İmgeler ve Sözcükler, şiddetin farklı biçimlerinden konuşur. Bir tanesi, savaşlar, iç savaşlar, işkencelerle en çok can yakan toplumsal şiddettir; sert geçişlerle birbirine bağlanan fragmanlar biçiminde süratle gözümüzün önünden akar. Anların birbirinin yerini alması gibi, zamanın akışı gibi, bir kareden diğerine, zamanın sürekliliğinde biteviye şiddet sahneleri birbirinin yerini alır. Şiddet nefeslenmez.

Her bir kareye eşlik eden, hiç susmamacasına konuşan sesler birbirini ezer, birbirini siler, hatırlanır, unutulur. Godard izleyiciye, “Toplum, ortaklaşılmış bir cinayet üzerine temellenir,” der. Şiddet, her toplumun kalbindedir ve şiddetten azade bir toplum mümkün değildir.

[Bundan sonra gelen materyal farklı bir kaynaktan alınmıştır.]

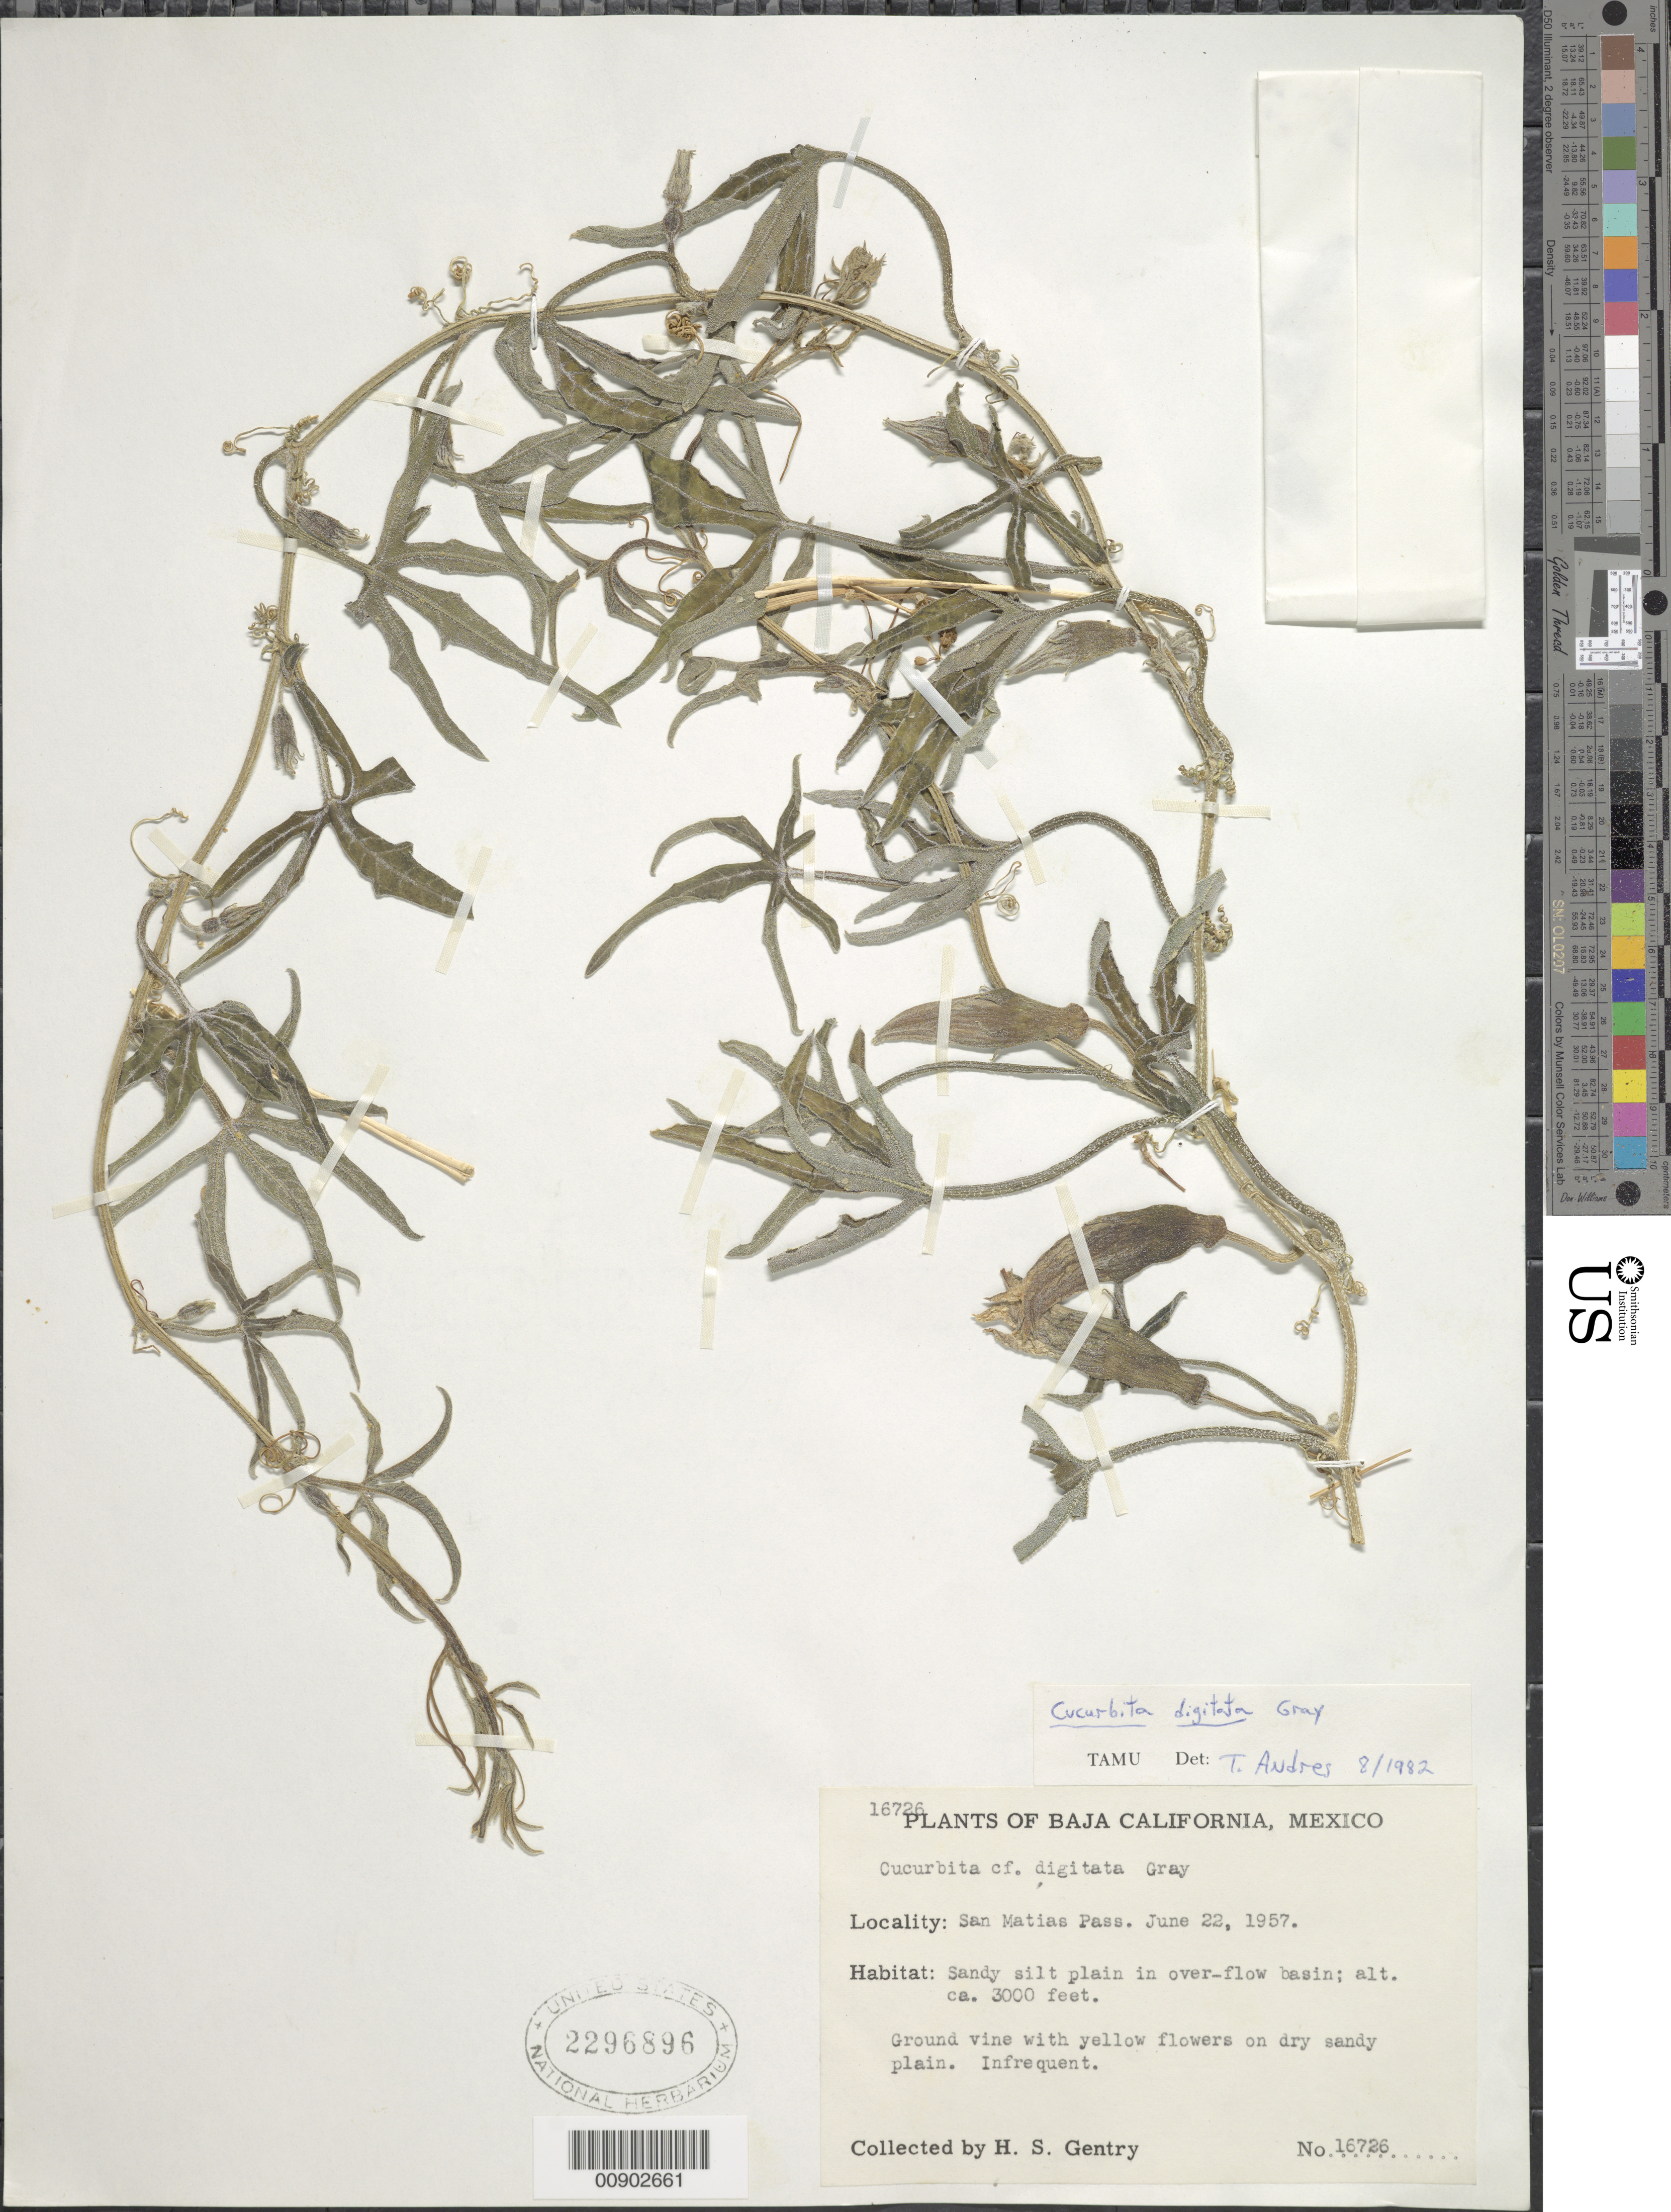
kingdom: Plantae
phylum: Tracheophyta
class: Magnoliopsida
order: Cucurbitales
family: Cucurbitaceae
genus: Cucurbita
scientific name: Cucurbita digitata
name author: A. Gray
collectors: H. S. Gentry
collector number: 16726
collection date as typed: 22 Jun 1957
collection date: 1957-06-22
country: Mexico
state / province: Baja California Norte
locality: San Matias Pass, Baja California.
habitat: Sandy silt plain in over-flow basin. On dry sandy plain.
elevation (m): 914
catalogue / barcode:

Şiddetin içinden, Şiddete doğru

Filmdeki bir diğer şiddet biçimiyse, temsilde karşılığını bulan şiddettir. Sanat olsun, edebiyat olsun, temsil edimi, temsil ettiği nesneye şiddet uygular, onu deforme eder, onu değiştirir. Yine de, bu şiddetin içinde bir dinginlik, bir sakinlik vardır. O resme bakana, o kitabı okuyana, o filmi izleyene şiddetli bir huzur verir gibidir.

Yazar Ergüden, sözcüklere ne kadar temas edersek edelim, onlarla ne kadar haşır neşir olursak olalım, acıyı ve şiddeti karşılayacak sözcükleri beyhude aradığımızı hissettirir, “Zifir Olsun!”da. Yazarın elindeki avucundaki sözcükler, dünyada ezilenlerin maruz kaldığı şiddetle kifayetsizleşir.

Yine de, “sözcüklerden deva” aramaya devam eder, “yeni sözcüklere bel bağlamaya” devam eder, ama alışılmışa tezat bir niyetle, “…artık delirmemek için değil delirmek için yazsak, delirmek için film çeksek…” (sf.51)

 “…hiç kuşku duymasak kendimizden ve hayattan, çok uzun bir yasa yatsak, bütün insanlık tarihinin acısını taşısak sırtımızda…”(sf.51)

Fransa’dan bir yönetmen ve Türkiye’den bir yazar. Bütün insanlık tarihinin acısını, şiddetini, zorbalığını ve bunlar karşısında duyulan çaresizliği yüklenen, umudu koruyan. İyi ki varlar!